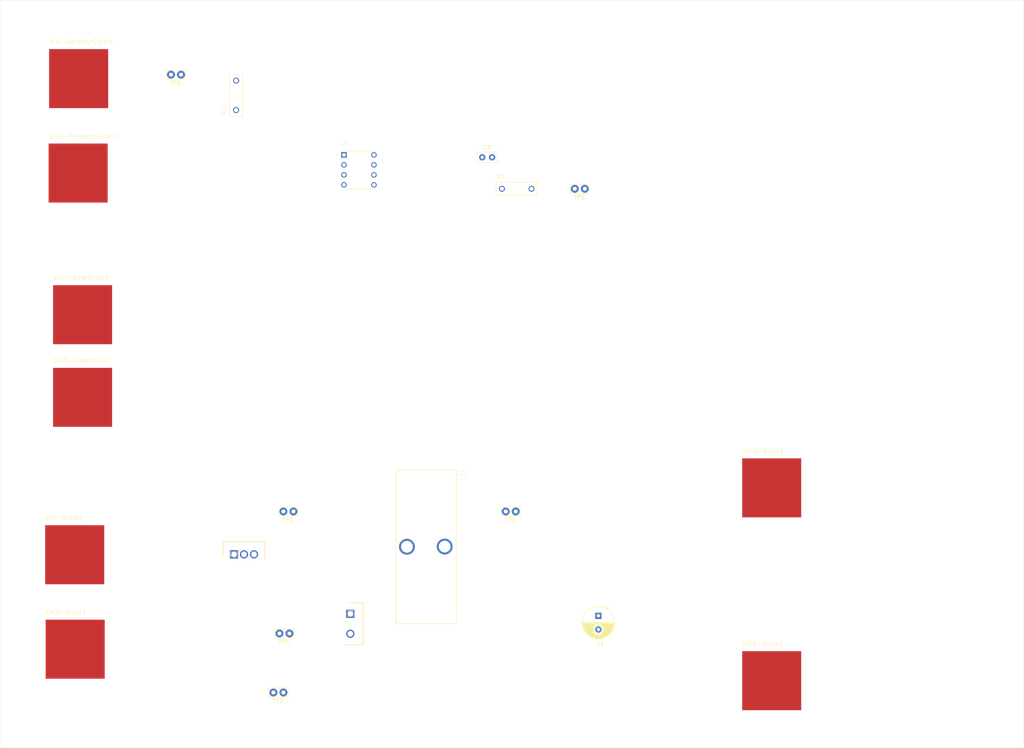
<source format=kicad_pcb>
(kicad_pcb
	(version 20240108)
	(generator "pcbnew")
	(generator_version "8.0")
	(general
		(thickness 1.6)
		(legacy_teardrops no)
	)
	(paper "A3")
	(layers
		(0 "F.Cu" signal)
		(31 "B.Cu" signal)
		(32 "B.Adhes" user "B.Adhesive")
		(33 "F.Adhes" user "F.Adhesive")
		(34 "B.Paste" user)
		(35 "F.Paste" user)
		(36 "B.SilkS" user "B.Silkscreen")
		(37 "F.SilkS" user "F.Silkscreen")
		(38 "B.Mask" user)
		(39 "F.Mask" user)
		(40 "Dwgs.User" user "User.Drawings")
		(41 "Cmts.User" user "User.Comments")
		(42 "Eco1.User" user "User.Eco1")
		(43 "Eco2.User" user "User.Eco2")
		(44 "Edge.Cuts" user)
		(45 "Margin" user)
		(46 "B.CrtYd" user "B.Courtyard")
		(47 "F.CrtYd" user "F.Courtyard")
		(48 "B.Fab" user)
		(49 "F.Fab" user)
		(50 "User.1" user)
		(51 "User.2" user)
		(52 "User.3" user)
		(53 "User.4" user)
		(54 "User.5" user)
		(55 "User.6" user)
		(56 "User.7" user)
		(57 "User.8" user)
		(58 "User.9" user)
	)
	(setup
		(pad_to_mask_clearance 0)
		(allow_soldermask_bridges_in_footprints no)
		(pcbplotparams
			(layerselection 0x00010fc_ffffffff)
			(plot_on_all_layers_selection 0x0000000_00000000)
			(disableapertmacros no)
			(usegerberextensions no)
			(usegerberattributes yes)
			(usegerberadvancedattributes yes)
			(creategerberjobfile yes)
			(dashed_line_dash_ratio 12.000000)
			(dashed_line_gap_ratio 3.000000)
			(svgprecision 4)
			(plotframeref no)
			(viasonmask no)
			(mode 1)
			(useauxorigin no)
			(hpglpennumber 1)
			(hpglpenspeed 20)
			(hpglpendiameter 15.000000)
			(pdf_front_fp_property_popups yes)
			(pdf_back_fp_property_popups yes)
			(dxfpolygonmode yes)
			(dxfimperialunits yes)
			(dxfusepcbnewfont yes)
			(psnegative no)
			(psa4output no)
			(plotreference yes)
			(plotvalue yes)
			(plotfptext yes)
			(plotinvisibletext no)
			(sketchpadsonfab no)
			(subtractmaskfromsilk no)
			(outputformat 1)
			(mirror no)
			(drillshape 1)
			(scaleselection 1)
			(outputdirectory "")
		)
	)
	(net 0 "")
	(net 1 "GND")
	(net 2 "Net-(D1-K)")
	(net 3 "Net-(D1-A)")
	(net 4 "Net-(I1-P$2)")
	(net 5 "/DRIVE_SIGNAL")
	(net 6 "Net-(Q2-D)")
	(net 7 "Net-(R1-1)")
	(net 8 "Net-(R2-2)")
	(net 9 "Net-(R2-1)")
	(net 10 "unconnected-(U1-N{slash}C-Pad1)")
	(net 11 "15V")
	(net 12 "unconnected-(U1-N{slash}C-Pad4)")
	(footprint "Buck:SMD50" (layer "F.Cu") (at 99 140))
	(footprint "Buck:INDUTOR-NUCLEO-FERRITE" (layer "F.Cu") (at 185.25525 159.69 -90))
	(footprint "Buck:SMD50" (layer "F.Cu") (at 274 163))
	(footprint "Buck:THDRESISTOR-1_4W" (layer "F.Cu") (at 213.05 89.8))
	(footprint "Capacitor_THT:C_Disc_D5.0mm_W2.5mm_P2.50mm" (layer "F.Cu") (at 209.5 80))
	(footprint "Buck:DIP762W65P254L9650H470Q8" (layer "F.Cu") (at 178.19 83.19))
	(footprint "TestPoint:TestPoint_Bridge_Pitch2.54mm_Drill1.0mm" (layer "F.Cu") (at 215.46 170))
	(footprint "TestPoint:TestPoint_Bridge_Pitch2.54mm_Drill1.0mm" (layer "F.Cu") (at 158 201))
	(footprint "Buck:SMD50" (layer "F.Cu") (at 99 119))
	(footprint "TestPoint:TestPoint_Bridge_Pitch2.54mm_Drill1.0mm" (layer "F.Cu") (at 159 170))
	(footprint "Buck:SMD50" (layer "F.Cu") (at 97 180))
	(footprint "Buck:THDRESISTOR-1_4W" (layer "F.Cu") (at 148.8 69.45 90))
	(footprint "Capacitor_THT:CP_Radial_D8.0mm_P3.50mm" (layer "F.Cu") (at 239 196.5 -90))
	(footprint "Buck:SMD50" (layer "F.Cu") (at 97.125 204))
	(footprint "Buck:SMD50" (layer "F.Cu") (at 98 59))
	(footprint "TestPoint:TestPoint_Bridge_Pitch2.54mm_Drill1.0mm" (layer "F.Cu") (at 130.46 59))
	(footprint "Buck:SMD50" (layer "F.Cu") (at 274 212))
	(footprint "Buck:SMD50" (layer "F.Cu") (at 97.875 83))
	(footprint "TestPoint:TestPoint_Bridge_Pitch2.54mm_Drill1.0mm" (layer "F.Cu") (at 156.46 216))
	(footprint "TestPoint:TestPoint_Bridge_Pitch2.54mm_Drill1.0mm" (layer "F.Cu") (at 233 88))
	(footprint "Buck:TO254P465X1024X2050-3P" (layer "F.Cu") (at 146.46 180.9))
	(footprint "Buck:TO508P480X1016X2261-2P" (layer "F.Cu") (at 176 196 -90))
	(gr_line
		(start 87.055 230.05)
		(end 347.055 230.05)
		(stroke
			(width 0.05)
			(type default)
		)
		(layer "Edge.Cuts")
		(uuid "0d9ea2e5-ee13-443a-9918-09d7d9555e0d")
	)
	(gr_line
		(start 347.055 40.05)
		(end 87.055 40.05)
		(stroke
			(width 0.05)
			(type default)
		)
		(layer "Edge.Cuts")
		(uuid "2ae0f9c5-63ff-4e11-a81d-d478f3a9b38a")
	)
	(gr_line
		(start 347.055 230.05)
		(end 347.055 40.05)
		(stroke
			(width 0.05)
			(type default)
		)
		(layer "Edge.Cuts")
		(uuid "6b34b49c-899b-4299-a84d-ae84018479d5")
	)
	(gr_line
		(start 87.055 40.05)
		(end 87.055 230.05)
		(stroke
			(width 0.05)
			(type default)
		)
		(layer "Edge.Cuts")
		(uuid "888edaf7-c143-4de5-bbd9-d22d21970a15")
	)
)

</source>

|---|

### Exercise details
Say how many lines of the material hold the string "Adhesive". Nothing else should be written.

### Written response
2